MUMBAI, India, May 1 -- Intellectual Property India has published a patent application (202641051345 A) filed by S. Ramkumar; and Dr. A. Hussain Syed Ibrahim, Madurai, Tamil Nadu, on April 22, for '24-hour working concept in banks: a data-driven feasibility and impact assessment.'
Inventor(s) include S. Ramkumar; and Dr. A. Hussain Syed Ibrahim.
The application for the patent was published on May 1, under issue no. 18/2026.
According to the abstract released by the Intellectual Property India: "The present invention relates to the development of the feasibility of introducing a 24-hour working concept in select bank branches to address growing after-hours customer demand and persistent needs for in-person verification, advisory, and dispute resolution.
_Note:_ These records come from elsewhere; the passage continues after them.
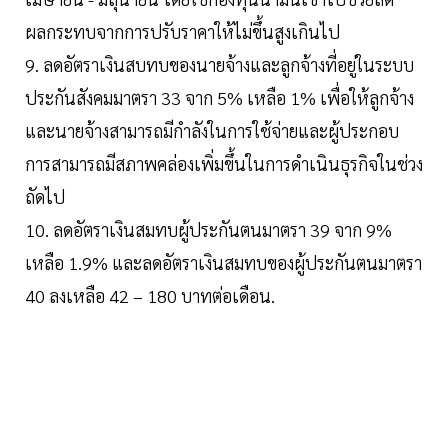
ผลกระทบจากการปรับราคาให้ไม่ขึ้นสูงเกินไป
9. ลดอัตราเงินสบทบของนายจ้างและลูกจ้างที่อยู่ในระบบ
ประกันสังคมมาตรา 33 จาก 5% เหลือ 1% เพื่อให้ลูกจ้าง
และนายจ้างสามารถมีกำลังในการใช้จ่ายและผู้ประกอบ
การสามารถมีสภาพคล่องเพิ่มขึ้นในการดำเนินธุรกิจในช่วง
ถัดไป
10. ลดอัตราเงินสมทบผู้ประกันตนมาตรา 39 จาก 9%
เหลือ 1.9% และลดอัตราเงินสมทบของผู้ประกันตนมาตรา
40 ลงเหลือ 42 – 180 บาทต่อเดือน.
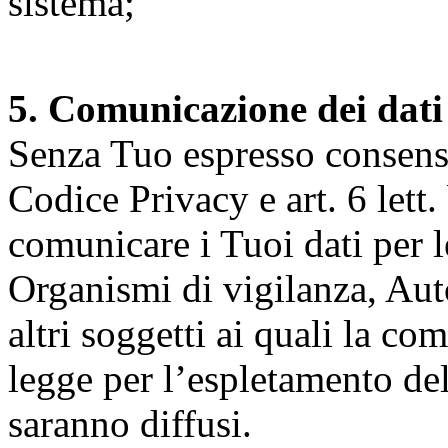
sistema;
5. Comunicazione dei dati
Senza Tuo espresso consenso (
Codice Privacy e art. 6 lett.
comunicare i Tuoi dati per le 
Organismi di vigilanza, Auto
altri soggetti ai quali la co
legge per l’espletamento dell
saranno diffusi.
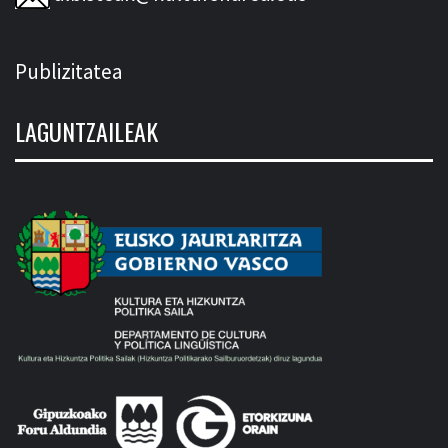
Publizitatea
LAGUNTZAILEAK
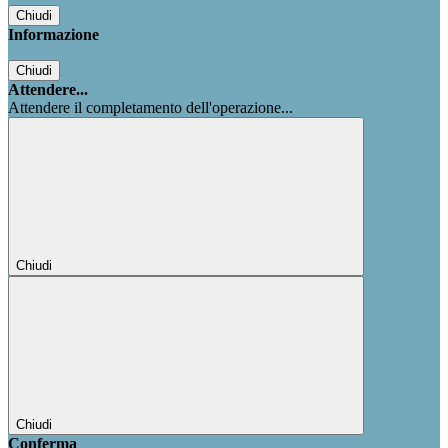
Chiudi
Informazione
Chiudi
Attendere...
Attendere il completamento dell'operazione...
Chiudi
Chiudi
Conferma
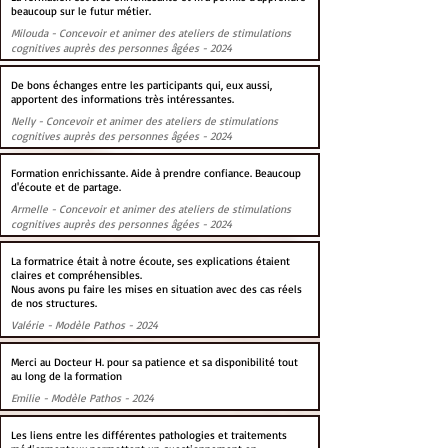
beaucoup sur le futur métier.
Milouda - Concevoir et animer des ateliers de stimulations
cognitives auprès des personnes âgées - 2024
De bons échanges entre les participants qui, eux aussi,
apportent des informations très intéressantes.
Nelly - Concevoir et animer des ateliers de stimulations
cognitives auprès des personnes âgées - 2024
Formation enrichissante. Aide à prendre confiance. Beaucoup
d'écoute et de partage.
Armelle - Concevoir et animer des ateliers de stimulations
cognitives auprès des personnes âgées - 2024
La formatrice était à notre écoute, ses explications étaient
claires et compréhensibles.
Nous avons pu faire les mises en situation avec des cas réels
de nos structures.
Valérie - Modèle Pathos - 2024
Merci au Docteur H. pour sa patience et sa disponibilité tout
au long de la formation
Emilie - Modèle Pathos - 2024
Les liens entre les différentes pathologies et traitements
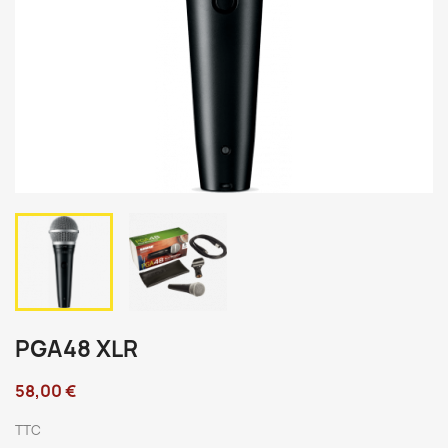
PGA48 XLR
58,00 €
TTC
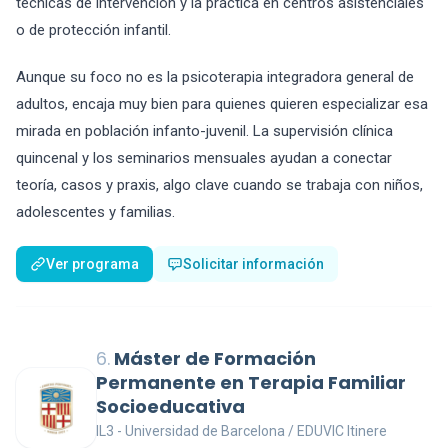
técnicas de intervención y la práctica en centros asistenciales
o de protección infantil.
Aunque su foco no es la psicoterapia integradora general de
adultos, encaja muy bien para quienes quieren especializar esa
mirada en población infanto-juvenil. La supervisión clínica
quincenal y los seminarios mensuales ayudan a conectar
teoría, casos y praxis, algo clave cuando se trabaja con niños,
adolescentes y familias.
Ver programa
Solicitar información
6.
Máster de Formación
Permanente en Terapia Familiar
Socioeducativa
IL3 - Universidad de Barcelona / EDUVIC Itinere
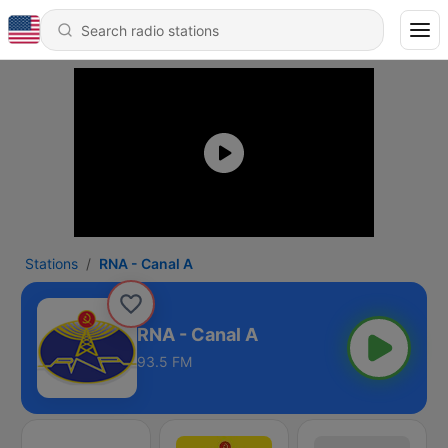
Stations
RNA - Canal A
RNA - Canal A
93.5 FM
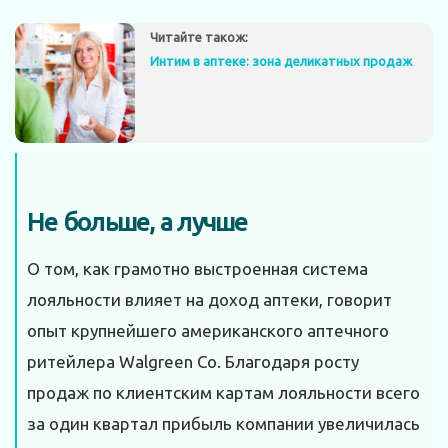
Читайте також:
Интим в аптеке: зона деликатных продаж
Не больше, а лучше
О том, как грамотно выстроенная система
лояльности влияет на доход аптеки, говорит
опыт крупнейшего американского аптечного
ритейлера Walgreen Co. Благодаря росту
продаж по клиентским картам лояльности всего
за один квартал прибыль компании увеличилась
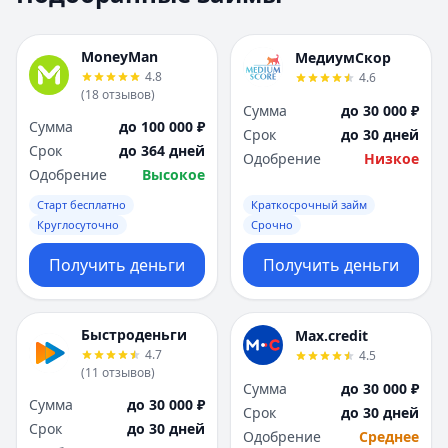
Москва
Москва
Н
Н
MoneyMan
МедиумСкор
Набережные Челны
Набережные Челн
4.8
4.6
Нижний Новгород
Нижний Новгород
(
18
отзывов
)
Сумма
до 30 000 ₽
Новокузнецк
Новокузнецк
Сумма
до 100 000 ₽
Срок
до 30 дней
Новосибирск
Новосибирск
Срок
до 364 дней
Одобрение
Низкое
О
О
Одобрение
Высокое
Омск
Омск
Старт бесплатно
Краткосрочный займ
Оренбург
Оренбург
Круглосуточно
Срочно
П
П
Пенза
Пенза
Получить деньги
Получить деньги
Пермь
Пермь
Р
Р
Ростов-на-Дону
Ростов-на-Дону
Быстроденьги
Max.credit
Рязань
Рязань
4.7
4.5
(
11
отзывов
)
С
С
Сумма
до 30 000 ₽
Самара
Самара
Сумма
до 30 000 ₽
Срок
до 30 дней
Санкт-Петербург
Санкт-Петербург
Срок
до 30 дней
Одобрение
Среднее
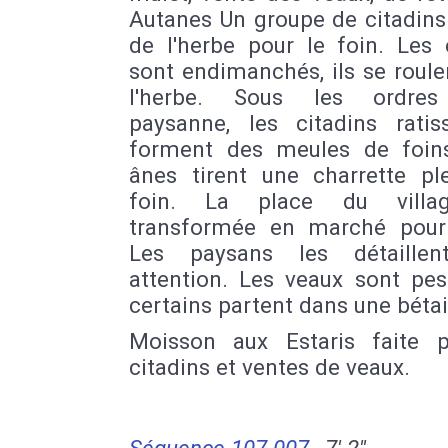
Autanes Un groupe de citadins
de l'herbe pour le foin. Les 
sont endimanchés, ils se roul
l'herbe. Sous les ordres
paysanne, les citadins ratis
forment des meules de foin
ânes tirent une charrette pl
foin. La place du villa
transformée en marché pour
Les paysans les détaillen
attention. Les veaux sont pes
certains partent dans une bétai
Moisson aux Estaris faite 
citadins et ventes de veaux.
Séquence 107-007
7' 2''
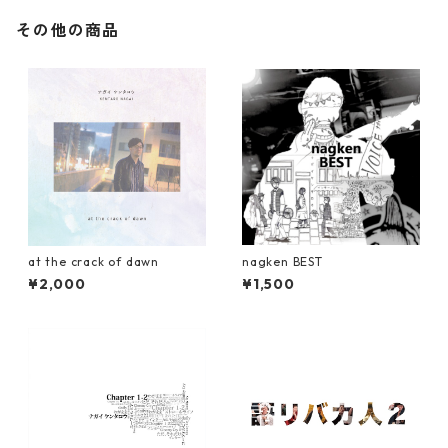
その他の商品
at the crack of dawn
nagken BEST
¥2,000
¥1,500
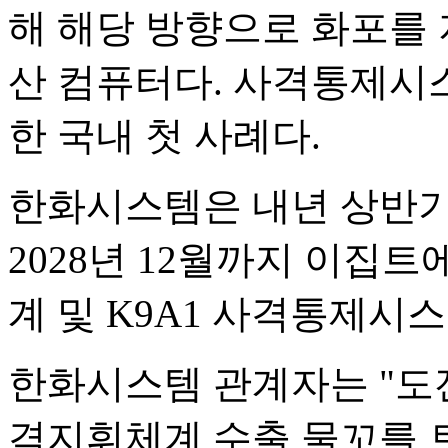
해 해당 방향으로 화포를
산 컴퓨터다. 사격통제시
한 국내 첫 사례다.
한화시스템은 내년 상반기
2028년 12월까지 이집트
계 및 K9A1 사격통제시
한화시스템 관계자는 "도
격지휘체계 수출 물꼬를 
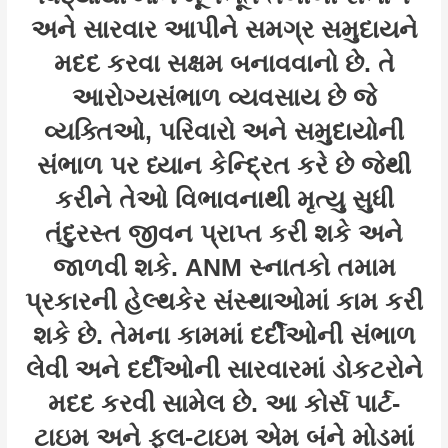
અને સારવાર આપીને સમગ્ર સમુદાયને
મદદ કરવા સક્ષમ બનાવવાનો છે. તે
આરોગ્યસંભાળ વ્યવસાય છે જે
વ્યક્તિઓ, પરિવારો અને સમુદાયોની
સંભાળ પર ધ્યાન કેન્દ્રિત કરે છે જેથી
કરીને તેઓ વિભાવનાથી મૃત્યુ સુધી
તંદુરસ્ત જીવન પ્રાપ્ત કરી શકે અને
જાળવી શકે. ANM સ્નાતકો તમામ
પ્રકારની હેલ્થકેર સંસ્થાઓમાં કામ કરી
શકે છે. તેમના કામમાં દર્દીઓની સંભાળ
લેવી અને દર્દીઓની સારવારમાં ડોકટરોને
મદદ કરવી સામેલ છે. આ કોર્સ પાર્ટ-
ટાઇમ અને ફુલ-ટાઇમ એમ બંને મોડમાં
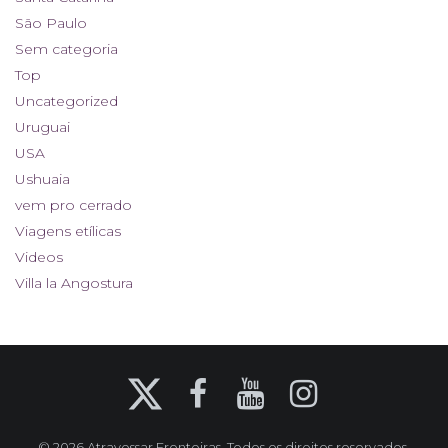
São Paulo
Sem categoria
Top
Uncategorized
Uruguai
USA
Ushuaia
vem pro cerrado
Viagens etílicas
Videos
Villa la Angostura
X
Facebook
YouTube
Instagram
© 2026 Atravessar Fronteiras. Todos os direitos reservados.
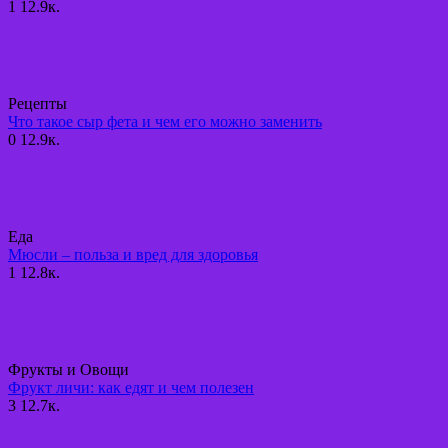
1
12.9к.
Рецепты
Что такое сыр фета и чем его можно заменить
0
12.9к.
Еда
Мюсли – польза и вред для здоровья
1
12.8к.
Фрукты и Овощи
Фрукт личи: как едят и чем полезен
3
12.7к.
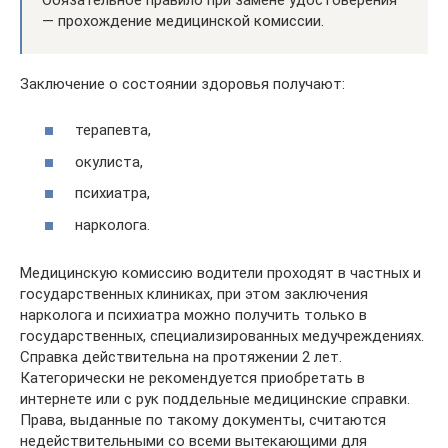
— прохождение медицинской комиссии.
Заключение о состоянии здоровья получают:
терапевта,
окулиста,
психиатра,
нарколога.
Медицинскую комиссию водители проходят в частных и
государственных клиниках, при этом заключения
нарколога и психиатра можно получить только в
государственных, специализированных медучреждениях.
Справка действительна на протяжении 2 лет.
Категорически не рекомендуется приобретать в
интернете или с рук поддельные медицинские справки.
Права, выданные по такому документы, считаются
недействительными со всеми вытекающими для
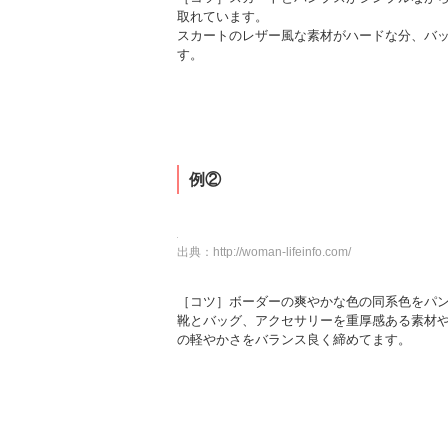
取れています。
スカートのレザー風な素材がハードな分、バ
す。
例②
出典：
http://woman-lifeinfo.com/
［コツ］ボーダーの爽やかな色の同系色をパ
靴とバッグ、アクセサリーを重厚感ある素材
の軽やかさをバランス良く締めてます。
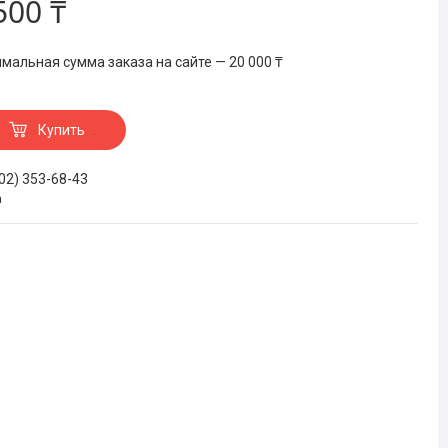
500 ₸
мальная сумма заказа на сайте — 20 000 ₸
Купить
702) 353-68-43
а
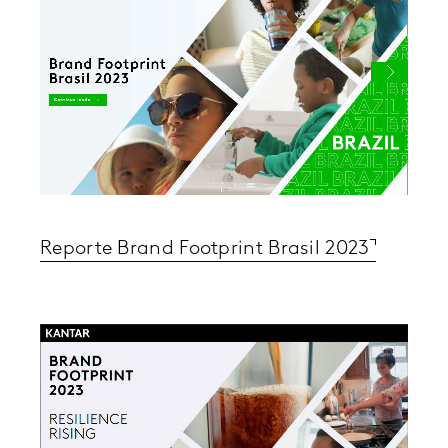
Reporte Brand Footprint Brasil 2023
A quantitative framework is developed by integrating (i) time-band demand decomposition across a 24-hour cycle, (ii) Erlang-C (M/M/c) queueing analysis for staffing and servicelevel assurance under time-varying arrivals, and (iii) investment appraisal using incremental costrevenue modeling, payback, ROI, and NPV. A 25-branch, metro-focused pilot dataset is used to demonstrate end-to-end calculations and decision metrics. Results indicate a mean after-hours share of 55.54% (range 51.6%-58.7%), supporting the case for extended access in urban markets. Queueingbased staffing designed to cap utilization maintains stable performance across time bands, while the financial module shows that 24/7 branches achieve positive incremental monthly profit and 20/25 achieve positive 24-month NPV under the stated assumptions. The findings support a selective scale-up strategy in high-demand corridors, with managerial emphasis on shift design, safety and incentives, service bundling by time band, and measured awareness-building to maximize adoption and value creation."
Disclaimer: Curated by HT Syndication.